Will Kevin Warsh Rebalance the Fed?

At the start of my career, the Federal Reserve was content to operate in the shadows. Today, by contrast, the Fed is a much more public entity. And so the fact that the derby to become the next Chairman played out so vividly in the media was not surprising. The selection of Kevin Warsh ends one chapter of suspense, but opens others.

Warsh is hardly an unconventional choice. He spent five years on the Fed’s Board of Governors, serving as a critical liaison with Wall Street during the 2008 financial crisis. He was a staunch inflation hawk during that interval, and his statements since do not suggest any wavering in his commitment to price stability.

Despite being a known quantity, Warsh will have to engender confidence from a broad range of communities. The U.S. Senate will be first among them; confirmation hearings will be colored by the investigation of current Fed Chair Jerome Powell. Legislators, not to mention the financial markets, will be anxious for a pledge of allegiance to Fed independence.
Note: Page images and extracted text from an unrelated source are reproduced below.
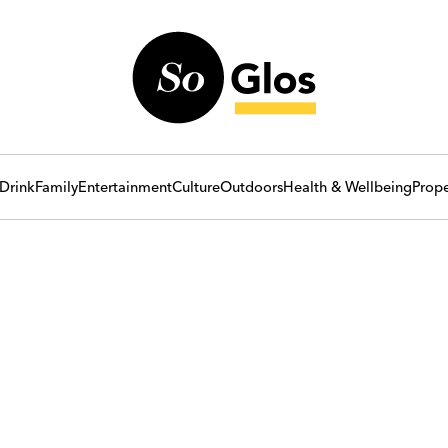
Drink
Family
Entertainment
Culture
Outdoors
Health & Wellbeing
Prope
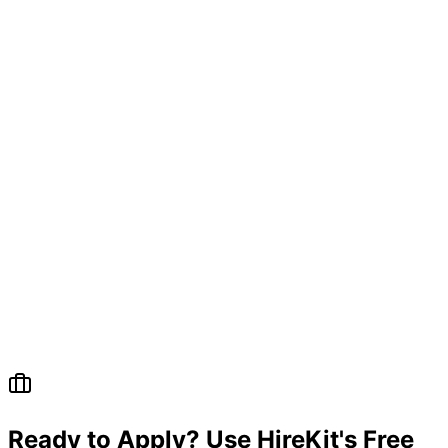
Questions
Ready to Apply? Use HireKit's Free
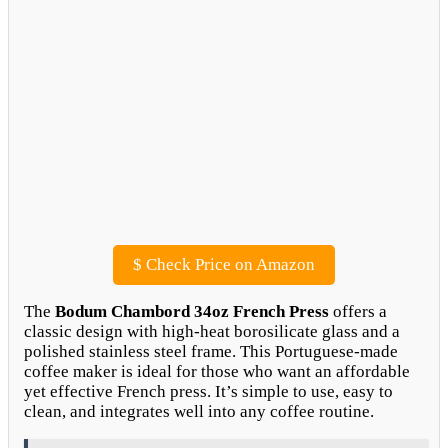
$
Check Price on Amazon
The
Bodum Chambord 34oz French Press
offers a
classic design with high-heat borosilicate glass and a
polished stainless steel frame. This Portuguese-made
coffee maker is ideal for those who want an affordable
yet effective French press. It’s simple to use, easy to
clean, and integrates well into any coffee routine.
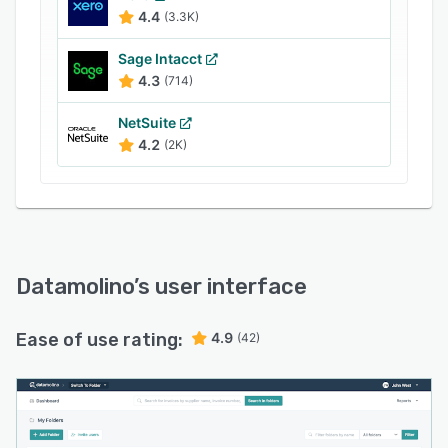
4.4
(3.3K)
Sage Intacct
4.3
(714)
NetSuite
4.2
(2K)
Datamolino
’s user interface
Ease of use rating:
4.9
(42)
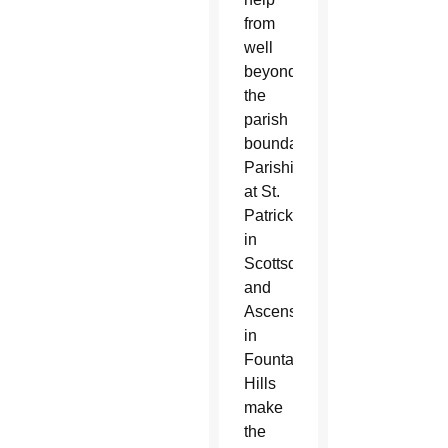
from
well
beyond
the
parish
boundaries.
Parishioners
at St.
Patrick
in
Scottsdale
and
Ascension
in
Fountain
Hills
make
the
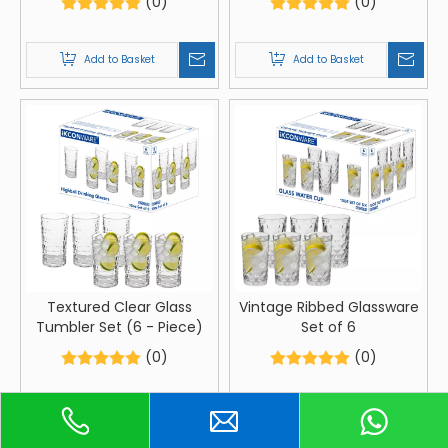
(0)
(0)
Add to Basket
Add to Basket
Textured Clear Glass
Vintage Ribbed Glassware
Tumbler Set (6 - Piece)
Set of 6
(0)
(0)
Add to Basket
Add to Basket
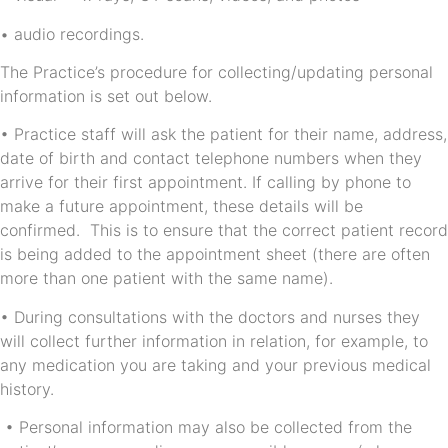
• audio recordings.
The Practice’s procedure for collecting/updating personal
information is set out below.
• Practice staff will ask the patient for their name, address,
date of birth and contact telephone numbers when they
arrive for their first appointment. If calling by phone to
make a future appointment, these details will be
confirmed. This is to ensure that the correct patient record
is being added to the appointment sheet (there are often
more than one patient with the same name).
• During consultations with the doctors and nurses they
will collect further information in relation, for example, to
any medication you are taking and your previous medical
history.
• Personal information may also be collected from the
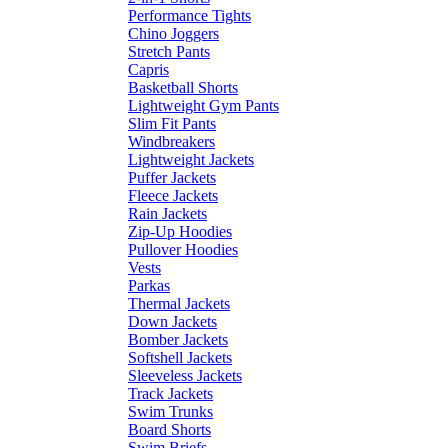
Performance Tights
Chino Joggers
Stretch Pants
Capris
Basketball Shorts
Lightweight Gym Pants
Slim Fit Pants
Windbreakers
Lightweight Jackets
Puffer Jackets
Fleece Jackets
Rain Jackets
Zip-Up Hoodies
Pullover Hoodies
Vests
Parkas
Thermal Jackets
Down Jackets
Bomber Jackets
Softshell Jackets
Sleeveless Jackets
Track Jackets
Swim Trunks
Board Shorts
Swim Briefs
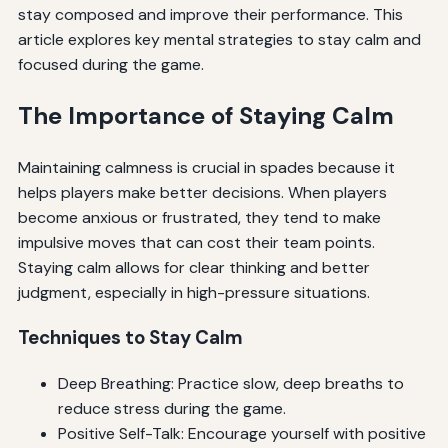
stay composed and improve their performance. This
article explores key mental strategies to stay calm and
focused during the game.
The Importance of Staying Calm
Maintaining calmness is crucial in spades because it
helps players make better decisions. When players
become anxious or frustrated, they tend to make
impulsive moves that can cost their team points.
Staying calm allows for clear thinking and better
judgment, especially in high-pressure situations.
Techniques to Stay Calm
Deep Breathing: Practice slow, deep breaths to
reduce stress during the game.
Positive Self-Talk: Encourage yourself with positive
If and when he is seated, Warsh will have to find common ground with leaders and staff at the Board of Governors. He has criticized Fed “groupthink” and overreliance on models developed by what he has derisively referred to as “the economics guild.” Last July, he observed that “What we need is regime change at the Fed, and that’s not just about the chairman, it’s about a range of people…It’s about breaking some heads.”

chart-1-1999-vs-2005

The Fed’s recent forecasting record is not something to be proud of. (In that, they have lots of company.) But the utility of macroeconomic models is not confined to point accuracy. They provide some structure to think about economic dynamics; because monetary policy works with a lag, central banks need tools that will help them anticipate how inflation will evolve. Models can always use improvement, but doing away with them is not an option.